Both an extended replacement cost endorsement and a guaranteed replacement cost endorsement require additional premium on the policyholder’s part.

Common mistakes in estimating replacement costs

When you’re estimating the replacement cost of your home for insurance purposes, accuracy is important. You don’t want to be underinsured because then you’d be exposing yourself to considerable risk in the case of a loss. Here are some common pitfalls to avoid:

  • Ignoring current construction costs. The cost of materials and labor fluctuate over time. Using outdated cost estimates or old data without adjusting for current prices can lead to you not getting the right amount of coverage.

  • Not factoring in property upgrades. If your home has undergone renovations or upgrades, failing to account for these changes can result in an inaccurate estimate. Ensure you include any enhancements made to your property.
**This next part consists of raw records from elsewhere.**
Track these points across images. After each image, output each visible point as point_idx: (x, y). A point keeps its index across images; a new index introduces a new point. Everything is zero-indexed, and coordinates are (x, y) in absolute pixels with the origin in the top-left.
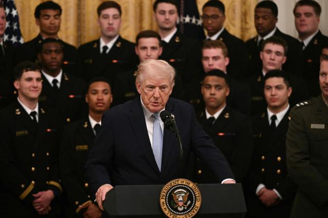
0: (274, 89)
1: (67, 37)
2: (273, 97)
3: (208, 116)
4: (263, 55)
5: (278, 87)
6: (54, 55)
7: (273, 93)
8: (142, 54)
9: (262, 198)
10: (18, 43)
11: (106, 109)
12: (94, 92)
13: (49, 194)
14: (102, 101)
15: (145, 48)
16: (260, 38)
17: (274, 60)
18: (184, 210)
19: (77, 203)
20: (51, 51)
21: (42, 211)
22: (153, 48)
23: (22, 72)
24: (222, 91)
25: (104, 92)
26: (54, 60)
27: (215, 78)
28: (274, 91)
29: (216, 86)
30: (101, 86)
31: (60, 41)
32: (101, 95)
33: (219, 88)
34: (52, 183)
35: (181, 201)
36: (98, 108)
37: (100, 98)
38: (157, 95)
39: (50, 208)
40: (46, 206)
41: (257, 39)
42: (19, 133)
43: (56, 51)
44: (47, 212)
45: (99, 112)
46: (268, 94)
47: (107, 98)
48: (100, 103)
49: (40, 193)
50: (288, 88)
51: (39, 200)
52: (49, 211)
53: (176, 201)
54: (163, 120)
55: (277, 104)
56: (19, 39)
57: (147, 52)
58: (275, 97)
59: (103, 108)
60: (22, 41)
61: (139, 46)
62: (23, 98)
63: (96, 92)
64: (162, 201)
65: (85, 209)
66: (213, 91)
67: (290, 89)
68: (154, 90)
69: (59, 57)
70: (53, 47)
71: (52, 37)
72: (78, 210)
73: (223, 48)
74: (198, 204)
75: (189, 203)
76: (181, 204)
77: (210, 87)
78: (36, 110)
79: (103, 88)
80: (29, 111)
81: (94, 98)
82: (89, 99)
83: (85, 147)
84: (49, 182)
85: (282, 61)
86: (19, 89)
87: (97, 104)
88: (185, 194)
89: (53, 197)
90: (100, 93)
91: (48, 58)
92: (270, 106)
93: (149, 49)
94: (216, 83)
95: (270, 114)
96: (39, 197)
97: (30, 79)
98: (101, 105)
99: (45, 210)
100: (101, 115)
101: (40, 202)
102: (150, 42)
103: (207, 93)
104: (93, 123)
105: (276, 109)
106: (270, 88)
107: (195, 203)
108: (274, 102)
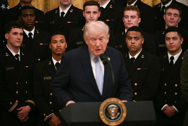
0: (171, 39)
1: (38, 5)
2: (171, 45)
3: (131, 57)
4: (166, 17)
5: (174, 38)
6: (29, 18)
7: (171, 42)
8: (88, 16)
9: (165, 112)
10: (6, 9)
11: (63, 53)
12: (55, 42)
13: (27, 108)
14: (60, 48)
15: (89, 12)
16: (162, 6)
17: (173, 19)
18: (115, 119)
19: (45, 115)
20: (27, 15)
21: (23, 119)
22: (94, 12)
23: (11, 28)
24: (139, 41)
25: (61, 41)
26: (30, 21)
27: (134, 32)
28: (172, 41)
29: (135, 38)
30: (59, 38)
31: (33, 8)
32: (59, 44)
33: (137, 39)
34: (29, 101)
35: (113, 113)
36: (58, 52)
37: (59, 46)
38: (98, 44)
39: (28, 118)
40: (25, 116)
41: (161, 6)
42: (8, 69)
43: (30, 15)
44: (26, 120)
45: (59, 55)
46: (168, 43)
47: (63, 45)
48: (59, 49)
49: (21, 108)
50: (180, 39)
51: (21, 112)
52: (27, 120)
53: (110, 113)
54: (102, 60)
55: (174, 49)
56: (6, 6)
57: (91, 15)
58: (172, 45)
59: (60, 52)
60: (8, 8)
61: (85, 11)
62: (10, 46)
63: (56, 42)
64: (101, 113)
65: (50, 119)
66: (133, 41)
67: (182, 39)
68: (96, 41)
69: (33, 19)
70: (29, 12)
71: (27, 5)
72: (45, 120)
73: (138, 11)
74: (124, 115)
75: (118, 114)
76: (113, 115)
77: (131, 38)
78: (19, 53)
79: (61, 39)
80: (14, 54)
81: (55, 46)
82: (51, 46)
83: (50, 78)
84: (27, 100)
85: (178, 20)
86: (8, 39)
87: (56, 50)
88: (116, 108)
89: (30, 110)
90: (59, 42)
91: (25, 19)
92: (169, 50)
93: (92, 13)
94: (135, 36)
95: (170, 56)
96: (21, 110)
97: (16, 33)
98: (60, 50)
99: (24, 119)
100: (61, 57)
101: (22, 114)
102: (92, 8)
103: (129, 43)
104: (55, 62)
105: (173, 52)
106: (169, 39)
107: (122, 114)
108: (172, 48)
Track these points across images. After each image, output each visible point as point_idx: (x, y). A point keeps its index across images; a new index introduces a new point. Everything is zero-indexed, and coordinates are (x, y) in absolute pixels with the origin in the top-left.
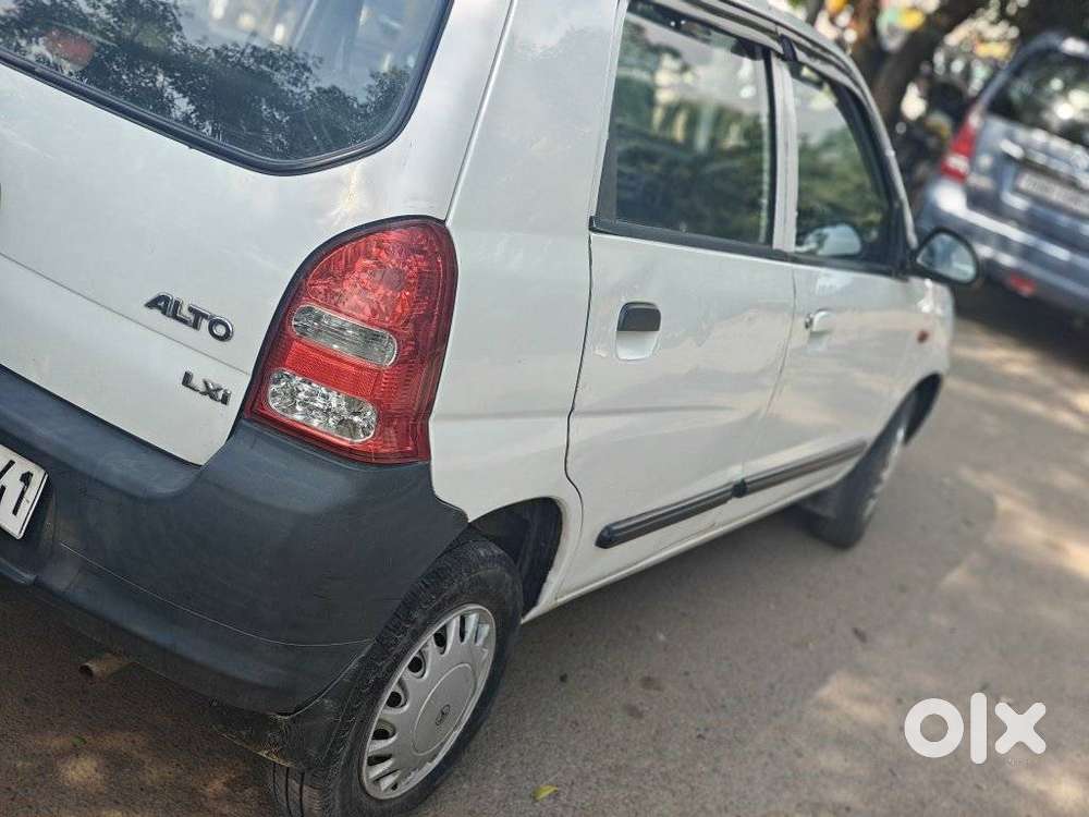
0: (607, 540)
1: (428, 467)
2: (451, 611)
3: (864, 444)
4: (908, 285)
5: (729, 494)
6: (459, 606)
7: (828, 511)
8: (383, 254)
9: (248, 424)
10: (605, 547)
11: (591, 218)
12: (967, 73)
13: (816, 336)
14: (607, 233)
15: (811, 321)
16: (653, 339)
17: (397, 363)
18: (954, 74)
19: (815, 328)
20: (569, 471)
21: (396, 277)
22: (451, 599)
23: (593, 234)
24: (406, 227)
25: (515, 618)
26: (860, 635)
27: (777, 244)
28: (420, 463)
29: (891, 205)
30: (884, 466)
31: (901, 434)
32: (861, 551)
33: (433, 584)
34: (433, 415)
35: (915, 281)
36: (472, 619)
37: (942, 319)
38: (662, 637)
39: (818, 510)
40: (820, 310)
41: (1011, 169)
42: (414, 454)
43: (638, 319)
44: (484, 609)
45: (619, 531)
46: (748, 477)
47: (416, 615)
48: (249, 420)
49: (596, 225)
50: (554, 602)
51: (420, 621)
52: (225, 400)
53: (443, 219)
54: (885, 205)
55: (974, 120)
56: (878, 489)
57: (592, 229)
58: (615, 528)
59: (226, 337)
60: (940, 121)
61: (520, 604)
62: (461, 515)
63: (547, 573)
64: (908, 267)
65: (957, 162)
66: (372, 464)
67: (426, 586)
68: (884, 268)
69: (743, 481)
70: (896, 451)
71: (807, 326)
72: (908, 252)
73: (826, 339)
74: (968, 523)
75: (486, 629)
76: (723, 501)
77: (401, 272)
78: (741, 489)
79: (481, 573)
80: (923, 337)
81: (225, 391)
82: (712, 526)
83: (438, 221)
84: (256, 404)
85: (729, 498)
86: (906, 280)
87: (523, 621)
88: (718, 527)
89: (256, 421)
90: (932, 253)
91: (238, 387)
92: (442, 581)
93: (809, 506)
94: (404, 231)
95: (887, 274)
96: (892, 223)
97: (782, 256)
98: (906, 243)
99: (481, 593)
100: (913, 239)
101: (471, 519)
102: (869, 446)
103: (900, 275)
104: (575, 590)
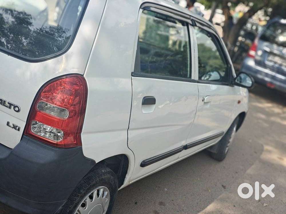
0: (143, 164)
1: (81, 148)
2: (94, 189)
3: (223, 132)
4: (234, 88)
5: (182, 149)
6: (96, 187)
7: (214, 151)
8: (65, 85)
9: (25, 137)
10: (143, 167)
11: (132, 73)
12: (257, 29)
13: (206, 103)
14: (138, 77)
15: (204, 99)
16: (154, 106)
17: (69, 117)
18: (253, 30)
19: (205, 101)
20: (129, 146)
21: (69, 92)
22: (93, 185)
23: (133, 77)
24: (71, 77)
25: (116, 189)
26: (224, 187)
27: (193, 78)
28: (79, 147)
29: (228, 66)
30: (230, 138)
31: (235, 129)
32: (224, 162)
33: (87, 181)
34: (82, 132)
35: (236, 87)
36: (101, 191)
37: (245, 97)
38: (166, 190)
39: (212, 151)
40: (207, 96)
41: (267, 55)
42: (76, 144)
43: (149, 101)
44: (105, 187)
45: (147, 162)
46: (187, 144)
47: (82, 191)
48: (26, 136)
49: (133, 74)
50: (129, 183)
51: (83, 193)
52: (19, 130)
53: (83, 74)
54: (226, 66)
55: (256, 41)
56: (229, 145)
57: (132, 75)
58: (146, 161)
59: (18, 111)
60: (248, 42)
61: (117, 185)
62: (93, 161)
63: (126, 175)
64: (233, 83)
65: (252, 53)
66: (63, 148)
67: (85, 182)
68: (227, 83)
69: (186, 145)
70: (233, 134)
71: (203, 101)
72: (233, 79)
73: (209, 104)
74: (256, 153)
75: (106, 193)
76: (181, 151)
77: (70, 90)
78: (186, 147)
79: (103, 177)
80: (239, 102)
81: (19, 127)
82: (178, 158)
83: (81, 75)
84: (28, 131)
85: (183, 150)
86: (233, 86)
87: (119, 189)
88: (180, 158)
89: (28, 136)
90: (241, 78)
91: (22, 125)
92: (90, 180)
93: (209, 150)
94: (70, 78)
95: (227, 85)
96: (228, 71)
97: (194, 81)
98: (232, 76)
99: (103, 183)
100: (235, 75)
101: (97, 162)
102: (225, 133)
103: (231, 85)
104: (135, 179)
  • Overlooking unique features. Custom features such as high-end appliances, specialty flooring, or unique architectural details all need to be considered. Ignoring these can lead to a significant discrepancy between estimated and actual replacement costs.

  • Inaccurate square footage measurements. Mistakes in measuring the home's square footage can skew the estimate. Ensure accurate measurements are taken and verified.

  • Underestimating labor costs. Labor costs can vary widely by region and type of work. Underestimating these can lead to a significant shortfall in the estimate.

  • Forgetting about permits and fees. The cost of obtaining necessary permits and paying other regulatory fees should be factored into the replacement cost estimate.

  • Ignoring inflation. Construction costs may go up due to inflation. Not accounting for potential increases over time can lead to an underestimate.

Being underinsured can have a big impact on any claims you file. Most insurance policies have a coinsurance clause that requires you to have coverage amounts that are at least 80% of home’s value – and many insurers prefer you cover 100%. Failing to do so can reduce your compensation after a loss.